Markdown insertions append sections, frontmatter keys, or section items and
render a canonical markdown shape for the changed file.
- JSONC leaf writes coerce the string value to the existing leaf type
(`string`, finite `number`, `true`/`false`, or `null`). JSONC object and array
insertions parse `<value>` as JSON and use the `jsonc-parser` edit path for
ordinary leaf writes, preserving comments and nearby formatting.
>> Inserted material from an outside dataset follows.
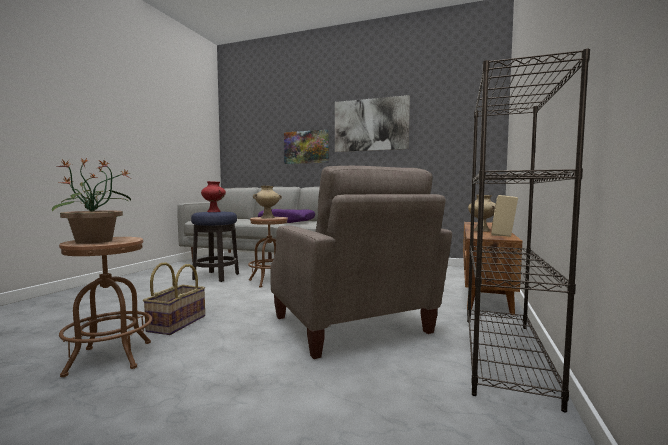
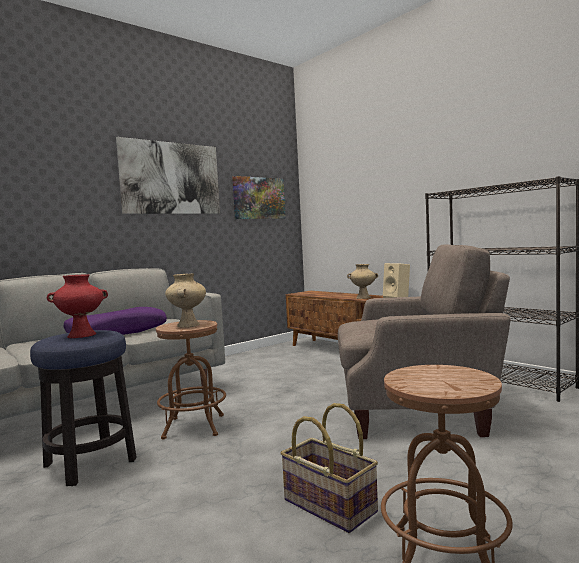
camera: 60 degrees left, 0 degrees up
(95, 241) = (447, 381): potted plant -> none
(306, 147) = (69, 204): picture -> picture (258, 198)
- JSONL leaf writes coerce like JSONC inside a line. Whole-line replacement and
append parse `<value>` as JSON. Rendered JSONL preserves the file's dominant
LF/CRLF line-ending convention.
Use `--dry-run` before user-visible writes when the exact bytes matter. The
substrate preserves byte-identical output for parse/emit round-trips, but a
mutation can canonicalize the edited region or file depending on kind.
## Examples
```bash
# Validate a path (no filesystem access)
openclaw path validate 'oc://AGENTS.md/Tools/$last/risk'
# Read a leaf
openclaw path resolve 'oc://gateway.jsonc/version'
# Wildcard search
openclaw path find 'oc://session.jsonl/*/event' --file ./logs/session.jsonl
# Dry-run a write
openclaw path set 'oc://gateway.jsonc/version' '2.0' --dry-run
# Apply the write
openclaw path set 'oc://gateway.jsonc/version' '2.0'
# Byte-fidelity round-trip (diagnostic)
openclaw path emit ./AGENTS.md
```
More grammar examples:
```bash
# Quote keys containing / or .
openclaw path resolve 'oc://config.jsonc/agents.defaults.models/"anthropic/claude-opus-4-7"/alias'
# Predicate search over JSONC children
openclaw path find 'oc://config.jsonc/plugins/[enabled=true]/id'
# Insert into a JSONC array
openclaw path set 'oc://config.jsonc/items/+1' '{"id":"new","enabled":true}' --dry-run
# Insert a JSONC object key
openclaw path set 'oc://config.jsonc/plugins/+github' '{"enabled":true}' --dry-run
# Append a JSONL event
openclaw path set 'oc://session.jsonl/+' '{"event":"checkpoint","ok":true}' --file ./logs/session.jsonl
# Resolve the last JSONL value line
openclaw path resolve 'oc://session.jsonl/$last/event' --file ./logs/session.jsonl
# Address markdown frontmatter
openclaw path resolve 'oc://AGENTS.md/[frontmatter]/name'
# Insert markdown frontmatter
openclaw path set 'oc://AGENTS.md/[frontmatter]/+description' 'Agent instructions' --dry-run
# Find markdown item fields
openclaw path find 'oc://SKILL.md/Tools/*/send_email'
# Validate a session-scoped path
openclaw path validate 'oc://AGENTS.md/Tools/$last/risk?session=cron-daily'
```
## Exit codes
| Code | Meaning |
| ---- | -------------------------------------------------------------------------- |
| `0` | Success. (`resolve` / `find`: at least one match. `set`: write succeeded.) |
| `1` | No match, or `set` rejected by the substrate (no system-level error). |
| `2` | Argument or parse error. |
## Output mode
`openclaw path` is TTY-aware: human-readable output on a terminal, JSON when
stdout is piped or redirected. `--json` and `--human` override the
auto-detection.
## Notes
- `set` writes bytes through the substrate's emit path, which applies the
redaction-sentinel guard automatically. A leaf carrying
`__OPENCLAW_REDACTED__` (verbatim or as a substring) is refused at write
time.
- JSONC parsing and leaf edits use the plugin-local `jsonc-parser`
dependency, so comments and formatting are preserved on ordinary leaf
writes instead of going through a hand-rolled parser/re-render path.
- `path` does not know about LKG. If the file is LKG-tracked, the next
observe call decides whether to promote / recover. `set --batch` for
atomic multi-set through the LKG promote/recover lifecycle is planned
alongside the LKG-recovery substrate.